→ **GIVEN DATA**
::::::::
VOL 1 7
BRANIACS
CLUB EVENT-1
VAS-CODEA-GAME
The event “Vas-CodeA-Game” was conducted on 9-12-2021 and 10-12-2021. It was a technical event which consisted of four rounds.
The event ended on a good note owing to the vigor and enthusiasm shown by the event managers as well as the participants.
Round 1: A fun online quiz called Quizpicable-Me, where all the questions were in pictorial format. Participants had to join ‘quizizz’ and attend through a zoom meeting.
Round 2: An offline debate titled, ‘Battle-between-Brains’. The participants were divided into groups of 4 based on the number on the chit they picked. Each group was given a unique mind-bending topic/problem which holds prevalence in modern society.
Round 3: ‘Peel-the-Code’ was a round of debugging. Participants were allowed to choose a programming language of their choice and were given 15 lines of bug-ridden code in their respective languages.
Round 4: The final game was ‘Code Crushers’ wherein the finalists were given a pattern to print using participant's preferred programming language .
::::::::
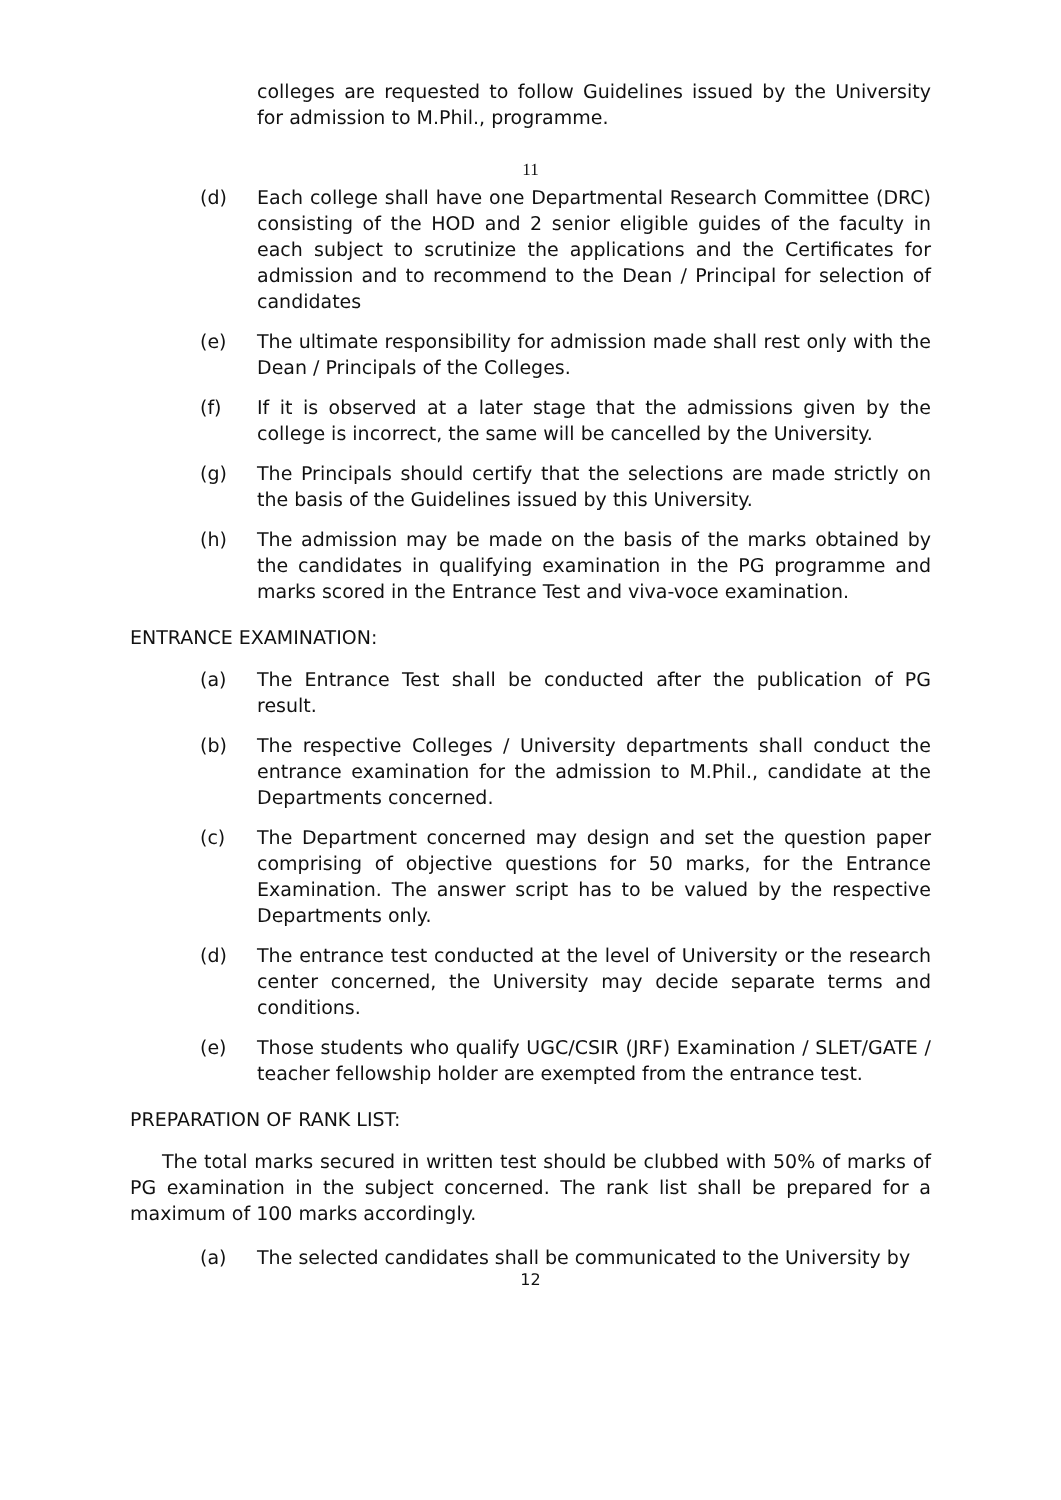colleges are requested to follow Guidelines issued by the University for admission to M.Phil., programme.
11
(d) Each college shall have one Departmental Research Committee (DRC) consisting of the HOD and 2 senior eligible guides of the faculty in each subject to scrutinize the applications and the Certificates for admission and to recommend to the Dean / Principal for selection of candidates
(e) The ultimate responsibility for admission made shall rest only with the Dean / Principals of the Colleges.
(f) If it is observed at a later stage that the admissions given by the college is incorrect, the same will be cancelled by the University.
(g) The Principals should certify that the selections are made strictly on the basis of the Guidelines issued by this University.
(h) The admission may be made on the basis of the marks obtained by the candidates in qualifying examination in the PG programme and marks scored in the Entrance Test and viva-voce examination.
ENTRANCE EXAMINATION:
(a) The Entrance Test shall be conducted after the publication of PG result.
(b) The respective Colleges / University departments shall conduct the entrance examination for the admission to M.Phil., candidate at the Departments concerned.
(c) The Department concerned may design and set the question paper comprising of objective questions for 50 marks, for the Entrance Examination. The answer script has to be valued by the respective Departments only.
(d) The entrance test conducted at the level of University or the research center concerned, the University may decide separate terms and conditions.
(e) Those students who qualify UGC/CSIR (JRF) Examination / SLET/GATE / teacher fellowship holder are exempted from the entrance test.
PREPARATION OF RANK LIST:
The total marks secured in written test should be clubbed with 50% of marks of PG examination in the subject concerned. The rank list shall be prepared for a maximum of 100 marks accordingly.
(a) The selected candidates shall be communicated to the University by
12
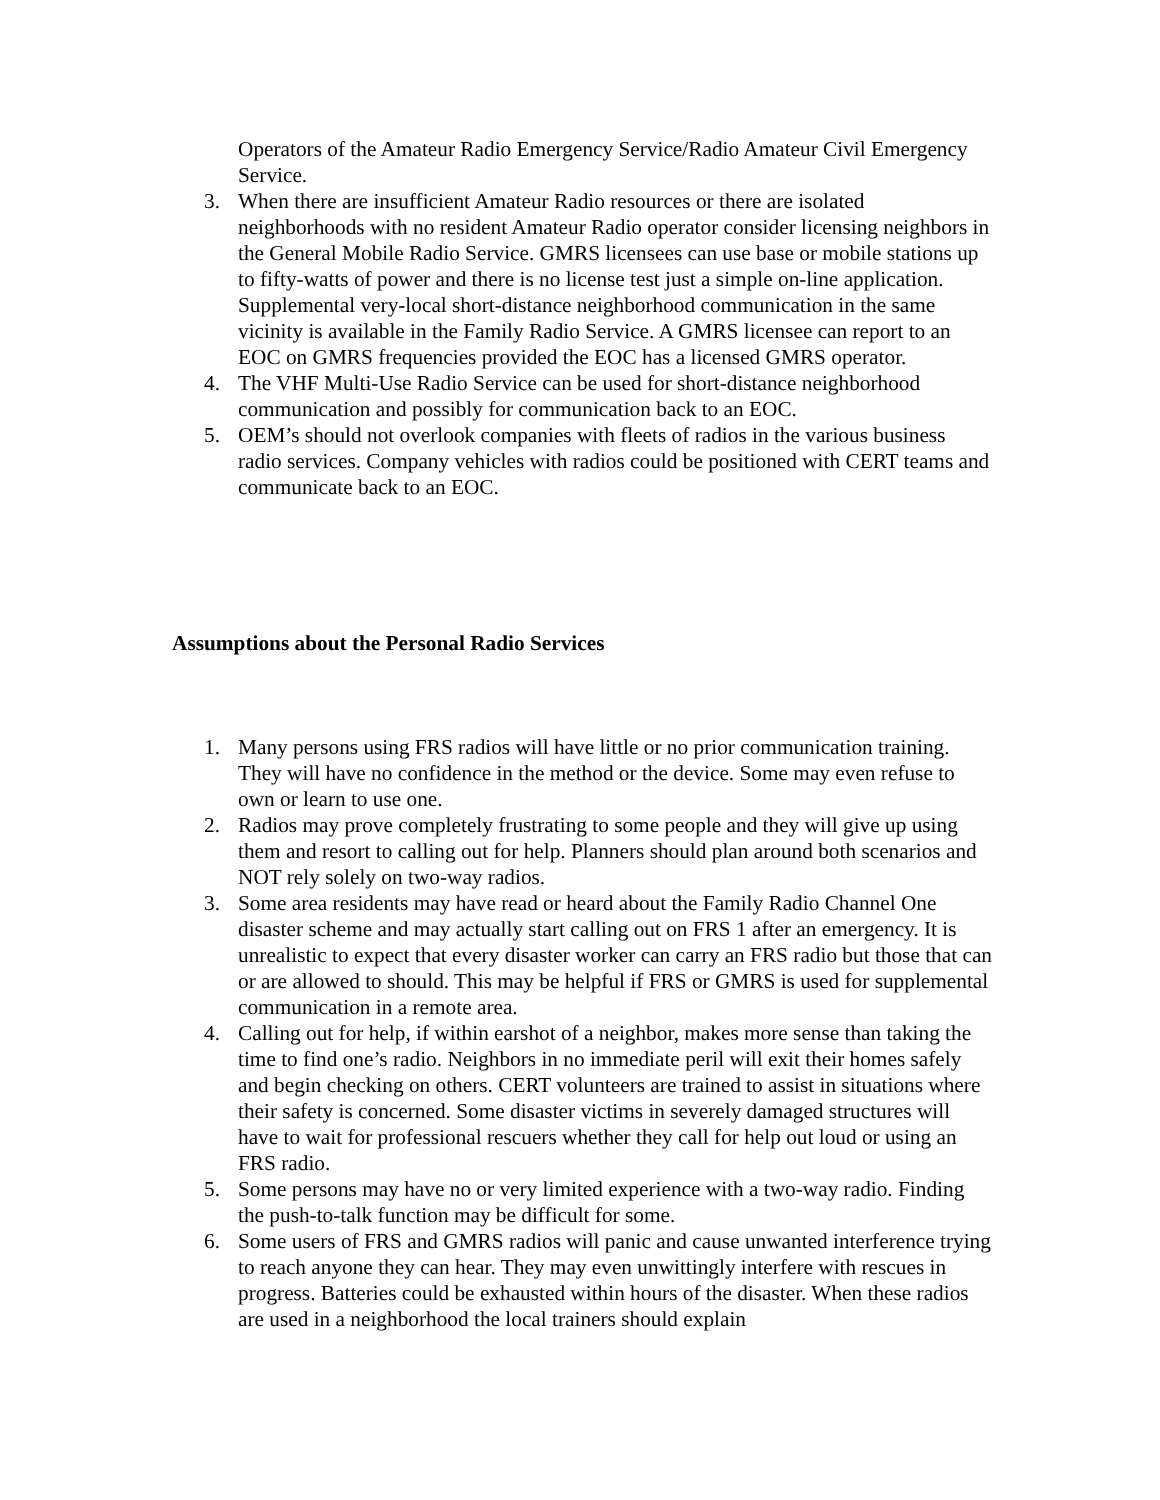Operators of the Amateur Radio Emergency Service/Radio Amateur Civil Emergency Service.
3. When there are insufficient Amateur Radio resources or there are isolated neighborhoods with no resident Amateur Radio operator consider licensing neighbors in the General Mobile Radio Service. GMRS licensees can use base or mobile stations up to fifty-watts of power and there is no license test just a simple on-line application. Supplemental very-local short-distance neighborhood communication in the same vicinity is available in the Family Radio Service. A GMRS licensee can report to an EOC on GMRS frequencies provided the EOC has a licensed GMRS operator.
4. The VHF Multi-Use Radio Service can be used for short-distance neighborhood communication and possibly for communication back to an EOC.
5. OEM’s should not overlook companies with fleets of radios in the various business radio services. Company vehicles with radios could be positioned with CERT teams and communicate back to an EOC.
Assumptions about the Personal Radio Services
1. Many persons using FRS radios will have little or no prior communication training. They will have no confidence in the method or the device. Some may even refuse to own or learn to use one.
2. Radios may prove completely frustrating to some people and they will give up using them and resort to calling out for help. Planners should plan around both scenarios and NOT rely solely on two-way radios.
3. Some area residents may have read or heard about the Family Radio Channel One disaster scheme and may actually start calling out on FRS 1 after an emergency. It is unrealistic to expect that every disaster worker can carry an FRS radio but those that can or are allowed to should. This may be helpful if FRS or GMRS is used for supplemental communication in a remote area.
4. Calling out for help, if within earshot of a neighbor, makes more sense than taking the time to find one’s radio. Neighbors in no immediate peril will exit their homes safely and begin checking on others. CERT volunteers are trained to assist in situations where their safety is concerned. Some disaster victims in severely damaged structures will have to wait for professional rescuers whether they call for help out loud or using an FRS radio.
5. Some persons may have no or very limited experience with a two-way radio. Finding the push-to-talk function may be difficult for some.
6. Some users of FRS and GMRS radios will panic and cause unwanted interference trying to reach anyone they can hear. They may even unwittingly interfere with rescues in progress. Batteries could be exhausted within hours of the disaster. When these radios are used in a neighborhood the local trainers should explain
::::::::
What lines in the listing above contain the word "only"? Show each one.

(e) The ultimate responsibility for admission made shall rest only with the Dean / Principals of the Colleges.
(c) The Department concerned may design and set the question paper comprising of objective questions for 50 marks, for the Entrance Examination. The answer script has to be valued by the respective Departments only.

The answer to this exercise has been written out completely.